I don’t play a musical instrument. I don’t paint or sculpt or draw. I don’t throw pottery or take serious photographs. I write. With language I create essays, stories, reviews, poems, letters, journal entries. With written words I bring something into existence that began as an indelible image or a fragment of thought. I’ve learned to use written words to have a say.

I’ve learned to make time for word work to shape that saying over as many drafts as it takes to create writing worth reading by strangers. Whether the writing is a memory I’ve brought to life in a story or a radio commentary picked up by a National Public Radio station 1,600 miles away, writing gets me close to making art. That’s been a pleasure, an unexpected one. And that has changed my life.


The students’ eyes are fixed on the conference table. I take hold of the Mini Cooper mouse my wife bought me, ready to click the “end call” icon. The student asks her question, and I answer, “Changed my life? That’s not big enough.”
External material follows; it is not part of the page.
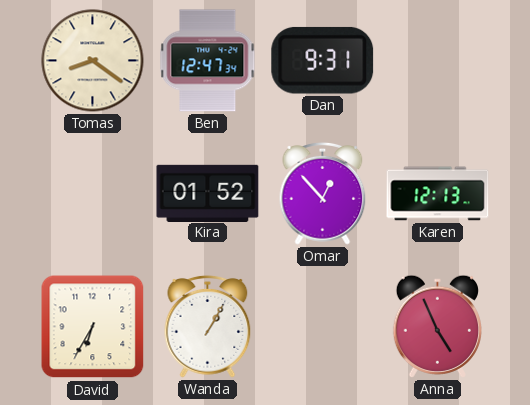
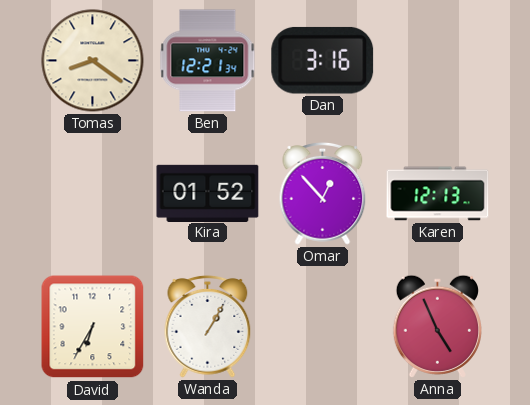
Ben: 12:47 -> 12:21
Dan: 9:31 -> 3:16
Through writing I forged an identity as someone who revels—even luxuriates—in working with words. Writing is akin to meditation for me. It’s helped me understand my experiences, my puzzlements, what I value, what I’ve ceased to value, what I’ve come to value. In writing I’ve been self-indulgent and wrongheaded, foolhardy and idealistic; and sometimes working with those first words has enabled me to find my way to clear thinking and generosity.

Best of all, my writing led me to a profession: teaching others to write a little better than they already do. Because of my laborious writing process, I know what my students struggle with, what they need to experience and learn, what they are capable of. If I can get students to write what matters and engage with the magic power of language, I can up the ante of what I expect of them. If I’m working well, they will up the ante for what they expect of themselves. They will take pleasure in their linguistic accomplishment.

“Writing did not change my life,” I should have told those students. “Writing gave me a life.”